For centuries the Forum was the center of day-to-day life in Rome: the site of triumphal processions and elections; the venue for public speeches, criminal trials, and gladiatorial matches; and the nucleus of commercial affairs. Here statues and monuments commemorated the city’s great men. The teeming heart of ancient Rome, it has been called the most celebrated meeting place in the world, and in all history. Located in the small valley between the Palatine and Capitoline Hills, the Forum today is a sprawling ruin of architectural fragments and intermittent archaeological excavations attracting 4.5 million or more sightseers yearly.
Many of the oldest and most important structures of the ancient city were located on or near the Forum. The Roman Kingdom’s earliest shrines and temples were located on the southeastern edge. These included the ancient former royal residence, the Regia (8th century BC), and the Temple of Vesta (7th century BC), as well as the surrounding complex of the Vestal Virgins, all of which were rebuilt after the rise of imperial Rome.

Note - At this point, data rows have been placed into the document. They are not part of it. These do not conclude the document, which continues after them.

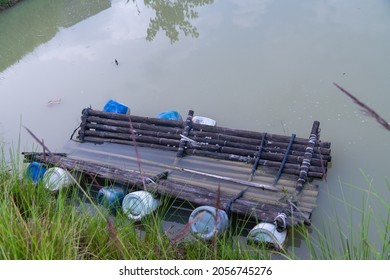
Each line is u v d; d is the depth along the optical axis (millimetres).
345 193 3414
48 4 8516
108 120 4430
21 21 7922
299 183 3443
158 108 4824
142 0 8047
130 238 2613
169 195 3414
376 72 4816
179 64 5574
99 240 2521
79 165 3785
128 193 3537
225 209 3164
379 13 6059
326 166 3564
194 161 3947
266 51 5562
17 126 4852
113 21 7266
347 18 6059
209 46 5902
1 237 2295
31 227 2492
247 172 3717
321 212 3256
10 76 5988
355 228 3062
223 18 6660
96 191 3742
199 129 4125
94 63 5941
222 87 4984
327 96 4562
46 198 3123
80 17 7668
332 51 5332
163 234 2744
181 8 7355
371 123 4102
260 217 3086
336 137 4004
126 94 5133
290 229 3049
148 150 4184
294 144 3791
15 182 3168
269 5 6812
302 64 5160
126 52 6082
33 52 6613
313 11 6391
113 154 4199
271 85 4879
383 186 3438
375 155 3752
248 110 4562
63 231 2406
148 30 6691
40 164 3709
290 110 4461
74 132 4492
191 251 2568
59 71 5895
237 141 3951
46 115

Other archaic shrines to the northwest, such as the Umbilicus Urbis and the Vulcanal (Shrine of Vulcan), developed into the Republic’s formal Comitium (assembly area). This is where the Senate—as well as Republican government itself—began. The Senate House, government offices, tribunals, temples, memorials, and statues gradually cluttered the area.
Over time the archaic Comitium was replaced by the larger adjacent Forum and the focus of judicial activity moved to the new Basilica Aemilia (179 BC). Some 130 years later, Julius Caesar built the Basilica Julia, along with the new Curia Julia, refocusing both the judicial offices and the Senate itself. This new Forum, in what proved to be its final form, then served as a revitalized city square where the people of Rome could gather for commercial, political, judicial, and religious pursuits in ever greater numbers.
Eventually much economic and judicial business would transfer away from the Forum Romanum to the larger and more extravagant structures (Trajan’s Forum and the Basilica Ulpia) to the north. The reign of Constantine the Great saw the construction of the last major expansion of the Forum complex—the Basilica of Maxentius (312 AD). This returned the political center to the Forum until the fall of the Western Roman Empire almost two centuries later.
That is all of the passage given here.